Adapting the brood frame
An empty brood frame was adapted to take the Jenter cage. Two vertical wooden struts were fixed to the frame so that the kit would push-fit in place. (A second frame was also made for use later in the operation).
To prepare the frame for use the central part (where the Jenter would eventually go) was fitted with a push-fit small frame containing worker foundation. The two outside areas were left empty so that the bees would build drone comb.
This frame was place in frame position 4 in the chosen colony in the third week of March so that drones would be available at the end of April.
The Jenter Cage
In the third week in June this special brood frame was removed and the central mini frame, now containing worker brood, was exchanged for the Jenter cage. The frame was replaced in the hive for the next 24 hours so that the bees would become familiar with the Jenter cage.
The mini frame with the worker brood was placed in the second brood frame (prepared as above) and placed at the edge of the brood nest (frame 7).

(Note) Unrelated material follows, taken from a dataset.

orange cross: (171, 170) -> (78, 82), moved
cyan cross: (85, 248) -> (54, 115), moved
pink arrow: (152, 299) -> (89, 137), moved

Transferring the royal larvae
At 10 am the Jenter cells containing the royal larvae, which were hardy visible, were removed and fitted to the plastic plugs on the cell bar frame. This was then immediately replaced in the Harden box and left for 10 days. A check was made after 5 days to ascertain if indeed any queen cells had been formed. A check was also made on the open brood frame just in case queen cells had been started here. The lower photo shows that only 5 queens cells were formed on the bottom cell bar.
Making up the nucs
On the 12th day 5 three frame nucs were made up. Each nuc consisting of one frame of sealed brood sandwiched between two frames of pollen. A queen cell was introduced to each nuc on the 14th day; the queen emerging two days later.
The overall timetableA timetable summarizes the method as a pop-up
Introducing the Queen
The next day at 6 pm the queen was found and sealed in the Jenter cage.
(It is important that there are no workers in the cage otherwise the queen could be attacked and killed. It is difficult to understand why the workers would want to attack their own queen but this has been learnt by experience.)
Exactly 24 hours later again at 6 pm the queen was removed after laying up the kit with eggs. The frame was replaced in the brood nest and left for 3 days and overnight.